Path: utzoo!utgpu!news-server.csri.toronto.edu!rpi!usc!apple!bionet!agate!ucbvax!bloom-beacon!eru!hagbard!sunic!dkuug!dkuugin!keld
From: keld@login.dkuug.dk (Keld J|rn Simonsen)
Newsgroups: comp.std.c
Subject: Re: wchar_t values
Message-ID: <keld.670868616@dkuugin>
Date: 5 Apr 91 16:23:36 GMT
References: <keld.670360834@dkuugin> <1006@sranha.sra.co.jp> 	<keld.670436534@dkuugin> <15651@smoke.brl.mil> <keld.670719584@dkuugin> <HARKCOM.91Apr5091146@spinach.pa.yokogawa.co.jp>
Sender: news@slyrf.dkuug.dk
Lines: 65

harkcom@spinach.pa.yokogawa.co.jp writes:

>In article <keld.670719584@dkuugin> keld@login.dkuug.dk
>   (Keld J|rn Simonsen) writes:

> =}JIS X 0208 (basic Japanese 16-bit standard)  /035/099

>   JIS X 0208 doesn't cover the ASCII characters. It has a double
>sized (zenkaku) English character set though. 'c' in all three of
>the popular multibyte encodings (EUC, JIS, SJIS) is 0x63 (same as
>ASCII). The most common wide character format (UJIS) has 'c' as
>0x0063 (ASCII in 2 bytes).

I understand what Al is saying, that the row 2 in the Japanese, Chinese
and Korean basic 16-bit character sets, which all contains what to
me looks like complete ASCII, is in fact not ASCII, but double-sized
English characters. When doing coding, at least in Japan, the programmer
usually combine the 16-bit character set with ASCII in an encoding
which is 8/16 bits (or 7/14 bits).

(Now I do not have great luck in saying what I think other people mean:-(

>   I don't know the encodings for the Chinese & Korean well, but the
>standards don't seem to cover 'c'...

I have my information from the ECMA registry of character sets,
and I really doubt that these informations are incorrect or
that I have misread them.

> =}None of these values have the nice property of having ASCII 'c'
> =}extend into these values when loading as a 16-bit or 32-bit int.

>   See above...

My points still hold. You could have troubles handeling widechar
characters in clean 16-bit de jure standards. Apparantly people
out there don't program widechars in these character sets (true 16-bit),
But always combine with other character sets.

Entries shown.
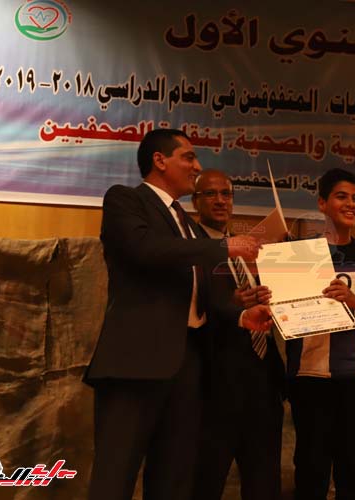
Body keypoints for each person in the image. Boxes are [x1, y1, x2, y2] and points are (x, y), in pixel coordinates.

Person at [83, 129, 272, 500]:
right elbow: (146, 249)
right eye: (188, 157)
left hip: (188, 367)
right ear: (159, 160)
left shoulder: (186, 223)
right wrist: (224, 246)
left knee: (174, 479)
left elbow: (199, 291)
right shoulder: (126, 199)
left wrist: (240, 315)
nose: (197, 167)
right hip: (136, 363)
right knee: (115, 477)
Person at [286, 168, 355, 500]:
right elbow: (284, 318)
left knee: (354, 474)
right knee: (310, 473)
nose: (351, 204)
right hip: (309, 376)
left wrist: (353, 301)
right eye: (341, 196)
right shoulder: (299, 253)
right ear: (322, 203)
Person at [191, 169, 285, 500]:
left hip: (262, 384)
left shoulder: (247, 250)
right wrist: (235, 307)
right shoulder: (191, 248)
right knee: (205, 484)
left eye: (226, 194)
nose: (220, 201)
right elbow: (190, 308)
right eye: (210, 194)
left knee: (263, 485)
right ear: (195, 201)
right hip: (215, 387)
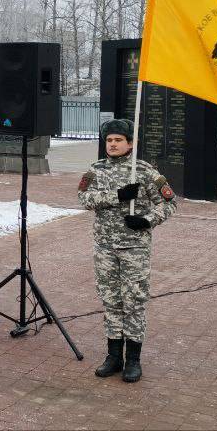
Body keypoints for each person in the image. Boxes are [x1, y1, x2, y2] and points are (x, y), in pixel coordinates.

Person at [79, 118, 177, 383]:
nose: (112, 144)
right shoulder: (96, 170)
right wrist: (118, 196)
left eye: (118, 140)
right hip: (105, 247)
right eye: (109, 140)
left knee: (133, 302)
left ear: (130, 143)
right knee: (111, 301)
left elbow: (169, 203)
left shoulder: (144, 171)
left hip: (134, 247)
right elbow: (84, 199)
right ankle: (114, 356)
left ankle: (133, 359)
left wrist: (147, 221)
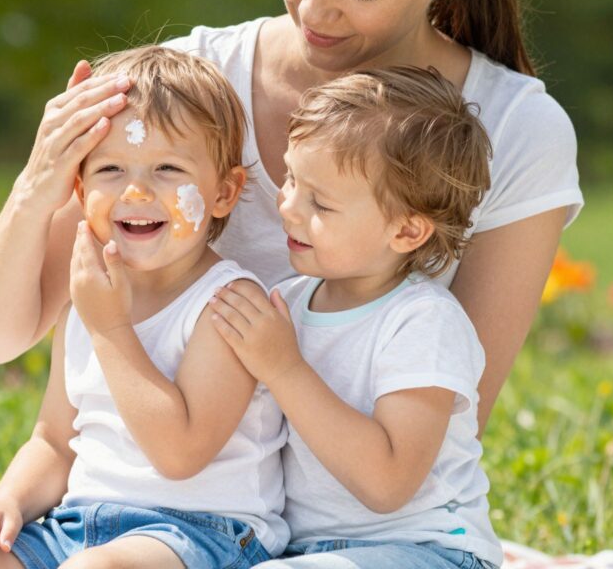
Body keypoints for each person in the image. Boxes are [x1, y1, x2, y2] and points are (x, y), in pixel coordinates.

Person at [0, 0, 583, 435]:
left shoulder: (514, 128)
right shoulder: (182, 89)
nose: (315, 9)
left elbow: (451, 425)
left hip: (352, 511)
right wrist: (39, 184)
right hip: (165, 498)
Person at [0, 46, 288, 569]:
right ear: (78, 185)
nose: (137, 190)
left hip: (201, 533)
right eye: (111, 169)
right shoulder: (87, 293)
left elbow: (180, 454)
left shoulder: (228, 302)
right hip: (77, 525)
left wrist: (110, 327)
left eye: (167, 168)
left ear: (225, 192)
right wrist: (5, 502)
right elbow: (54, 439)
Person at [210, 66, 502, 568]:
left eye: (320, 202)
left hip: (430, 551)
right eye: (292, 178)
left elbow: (387, 483)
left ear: (408, 232)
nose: (289, 208)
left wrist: (283, 369)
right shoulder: (290, 301)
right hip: (302, 551)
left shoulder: (422, 323)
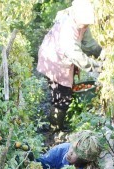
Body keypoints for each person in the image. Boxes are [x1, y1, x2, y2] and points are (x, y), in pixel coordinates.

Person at [37, 0, 103, 131]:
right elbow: (74, 54)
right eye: (84, 23)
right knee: (62, 95)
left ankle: (58, 122)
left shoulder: (81, 24)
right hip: (54, 61)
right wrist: (96, 66)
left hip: (61, 60)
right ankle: (55, 127)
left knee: (64, 92)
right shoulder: (67, 25)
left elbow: (89, 44)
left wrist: (101, 51)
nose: (85, 26)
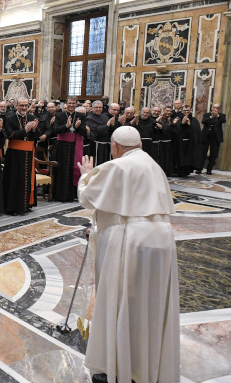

Problem description. According to the wchar_t post, what value does the most common wide character format, UJIS, give 'c'? This material comes from a separate source.

Written response. 0x0063, which is ASCII in 2 bytes.